→ **Exercise set**:
A) According to the passage, what covers the building's spruce formwork?
B) For each statement, say whether it agrees with the passage. Answer yes or no, and quote the deciding words from the passage. (i) The house contains only two rooms. (ii) The cylindrical podium holds the kitchen. (iii) The house has a flat roof.
C) Reproduce the part of the passage that opens with the words containing "The architects were" and closes with "with the ground at the rear.".

→ **Passage**:
• • • •

This tiny two-room house, measuring just three metres wide, is raised above a grassy slope on metal legs in Hohenecken, Germany (+ slideshow).
Designed by local studio Architekturbüro Scheder, Small House sits between two buildings on the edge of a forest in Hohenecken, just outside the city of Kaiserslautern in south-west Germany.
There are only two rooms inside the structure, which is 12 metres long and just 3.5 metres wide.
The architects were unable to make it any larger, because planning regulations stipulated that a three-metre gap be left between the new structure and its neighbours –  leaving only a 3.5-metre strip to build on.
Vertical planks of grey-painted Douglas fir cover the building's spruce formwork. This timber cladding lends a shed-like appearance to the structure, while an asymmetric half-pitched roof follows the gentle incline of the hill.
Galvanised steel posts and a stout cylindrical podium – used as a utility and storage space – elevate the front of the house to be level with the ground at the rear.

• • • •

→ **Listed entries**:
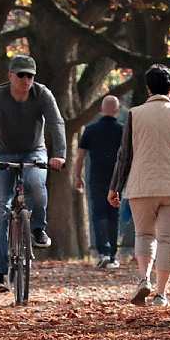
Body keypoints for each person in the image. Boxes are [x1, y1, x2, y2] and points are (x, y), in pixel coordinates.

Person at [108, 65, 170, 307]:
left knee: (144, 234)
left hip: (141, 184)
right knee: (168, 239)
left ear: (148, 88)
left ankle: (143, 278)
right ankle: (161, 293)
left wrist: (115, 187)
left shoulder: (134, 114)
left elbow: (125, 155)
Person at [0, 54, 66, 293]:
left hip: (34, 151)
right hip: (1, 153)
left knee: (36, 185)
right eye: (21, 75)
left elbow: (56, 123)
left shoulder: (43, 94)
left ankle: (37, 228)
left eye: (30, 76)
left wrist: (60, 154)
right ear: (10, 76)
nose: (26, 80)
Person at [75, 95, 125, 269]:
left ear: (101, 109)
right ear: (117, 111)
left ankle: (103, 251)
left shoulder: (90, 130)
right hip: (116, 178)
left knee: (99, 214)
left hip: (96, 177)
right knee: (113, 215)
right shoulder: (122, 130)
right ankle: (112, 255)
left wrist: (77, 176)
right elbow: (128, 155)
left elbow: (80, 155)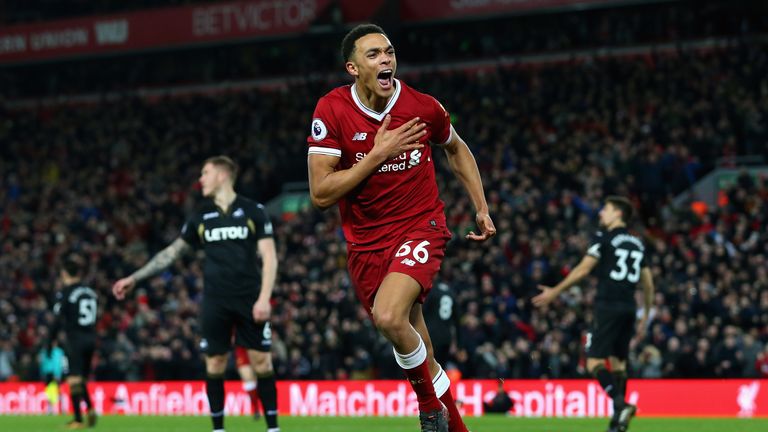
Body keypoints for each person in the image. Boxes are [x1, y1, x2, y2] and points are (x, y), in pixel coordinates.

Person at [306, 24, 496, 432]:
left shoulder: (422, 106)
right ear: (353, 68)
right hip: (366, 244)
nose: (386, 60)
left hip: (420, 225)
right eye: (373, 55)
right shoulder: (332, 110)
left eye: (389, 52)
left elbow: (456, 148)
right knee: (421, 347)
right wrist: (378, 155)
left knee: (390, 317)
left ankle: (429, 411)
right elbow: (320, 195)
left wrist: (480, 206)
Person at [112, 156, 280, 432]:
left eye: (205, 173)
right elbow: (171, 253)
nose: (200, 179)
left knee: (261, 360)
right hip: (215, 301)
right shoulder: (201, 216)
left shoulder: (253, 211)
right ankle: (218, 428)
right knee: (214, 363)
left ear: (223, 175)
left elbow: (269, 257)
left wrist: (264, 298)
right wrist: (135, 277)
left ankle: (273, 427)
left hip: (250, 299)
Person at [533, 196, 654, 432]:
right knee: (619, 364)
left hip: (608, 306)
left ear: (618, 214)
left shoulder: (604, 238)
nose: (601, 213)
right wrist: (645, 315)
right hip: (629, 308)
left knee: (593, 362)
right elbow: (648, 284)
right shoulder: (638, 244)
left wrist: (556, 291)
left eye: (606, 210)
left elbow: (583, 269)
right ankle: (617, 424)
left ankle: (620, 406)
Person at [52, 253, 98, 428]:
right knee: (81, 379)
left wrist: (50, 341)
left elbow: (57, 319)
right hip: (91, 337)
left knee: (73, 378)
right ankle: (90, 409)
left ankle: (78, 419)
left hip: (75, 339)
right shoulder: (90, 292)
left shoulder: (66, 293)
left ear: (64, 273)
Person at [423, 282, 461, 366]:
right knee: (441, 367)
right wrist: (458, 343)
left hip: (430, 335)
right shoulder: (451, 293)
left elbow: (422, 312)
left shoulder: (431, 292)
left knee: (428, 366)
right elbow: (457, 321)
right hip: (446, 337)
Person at [235, 345, 262, 419]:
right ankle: (256, 408)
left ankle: (263, 407)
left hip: (255, 345)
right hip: (241, 347)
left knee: (259, 378)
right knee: (248, 381)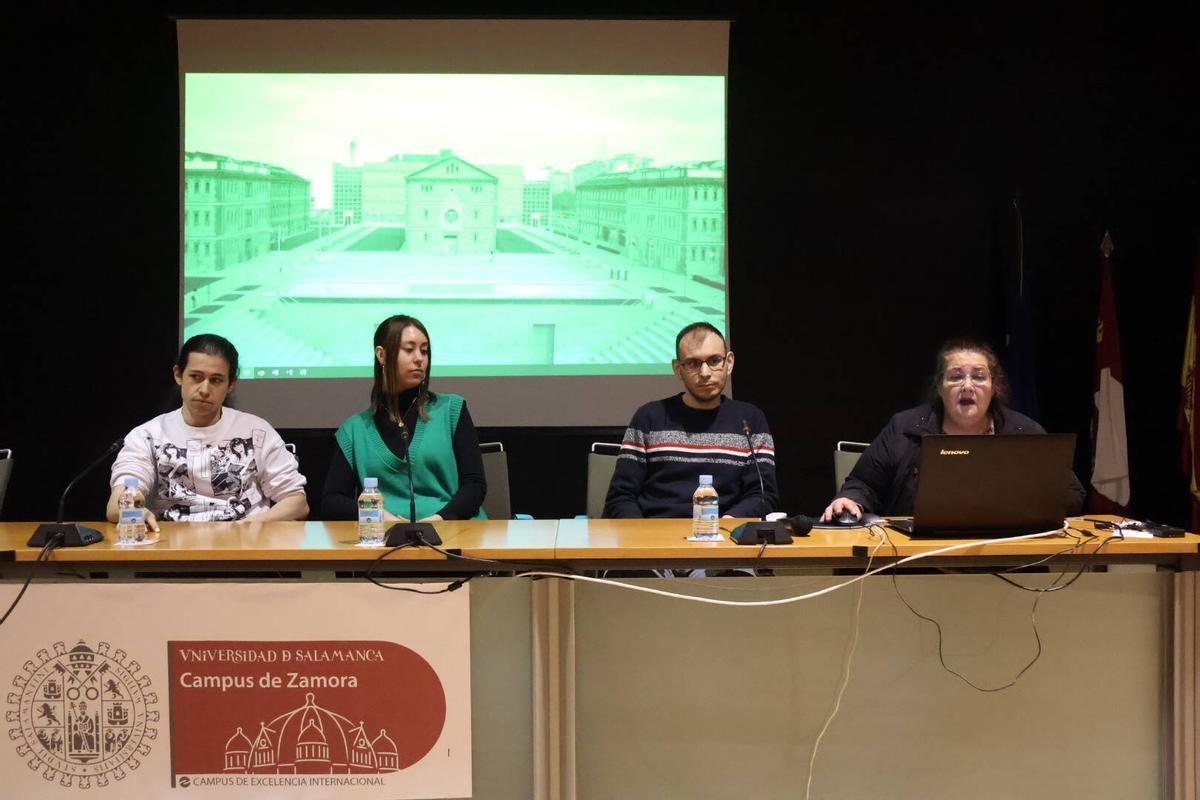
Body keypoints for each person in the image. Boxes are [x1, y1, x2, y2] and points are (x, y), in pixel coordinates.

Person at [821, 338, 1086, 522]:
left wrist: (1021, 509)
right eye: (956, 376)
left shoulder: (1024, 431)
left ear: (994, 387)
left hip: (1006, 561)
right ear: (939, 387)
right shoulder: (904, 428)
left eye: (979, 377)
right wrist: (849, 500)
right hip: (917, 564)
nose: (968, 386)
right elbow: (863, 484)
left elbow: (1071, 494)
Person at [107, 334, 308, 528]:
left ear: (231, 384)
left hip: (245, 547)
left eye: (216, 380)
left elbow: (296, 502)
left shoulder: (257, 432)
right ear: (178, 375)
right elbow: (119, 500)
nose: (204, 389)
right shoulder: (148, 434)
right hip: (171, 549)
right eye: (196, 377)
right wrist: (132, 510)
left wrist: (247, 526)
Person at [604, 322, 778, 519]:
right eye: (693, 363)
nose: (705, 373)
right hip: (656, 539)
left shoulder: (750, 420)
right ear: (678, 369)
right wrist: (643, 538)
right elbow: (621, 498)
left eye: (714, 361)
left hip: (725, 538)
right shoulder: (649, 418)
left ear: (728, 363)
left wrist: (729, 524)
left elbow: (763, 496)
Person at [322, 315, 486, 522]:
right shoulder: (355, 430)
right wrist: (378, 516)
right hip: (386, 538)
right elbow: (332, 501)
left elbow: (475, 485)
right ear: (381, 355)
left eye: (424, 351)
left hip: (452, 532)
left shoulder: (451, 410)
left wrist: (440, 519)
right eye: (409, 350)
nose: (419, 358)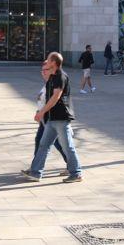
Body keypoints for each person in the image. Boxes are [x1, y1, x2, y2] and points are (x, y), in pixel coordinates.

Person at [21, 52, 83, 183]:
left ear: (54, 63)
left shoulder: (61, 76)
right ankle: (36, 173)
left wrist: (42, 112)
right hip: (52, 119)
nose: (46, 62)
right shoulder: (53, 77)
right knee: (43, 145)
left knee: (67, 146)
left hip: (60, 118)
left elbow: (56, 97)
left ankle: (76, 173)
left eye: (48, 60)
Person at [32, 62, 67, 173]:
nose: (43, 72)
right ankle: (35, 168)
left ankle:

• • • •

→ **Answers for each item**:
A) Vertical planks of grey-painted Douglas fir.

B)
(i) Yes: "There are only two rooms inside the structure"
(ii) No: "used as a utility and storage space"
(iii) No: "an asymmetric half-pitched roof follows the gentle incline of the hill"

C)
The architects were unable to make it any larger, because planning regulations stipulated that a three-metre gap be left between the new structure and its neighbours –  leaving only a 3.5-metre strip to build on.
Vertical planks of grey-painted Douglas fir cover the building's spruce formwork. This timber cladding lends a shed-like appearance to the structure, while an asymmetric half-pitched roof follows the gentle incline of the hill.
Galvanised steel posts and a stout cylindrical podium – used as a utility and storage space – elevate the front of the house to be level with the ground at the rear.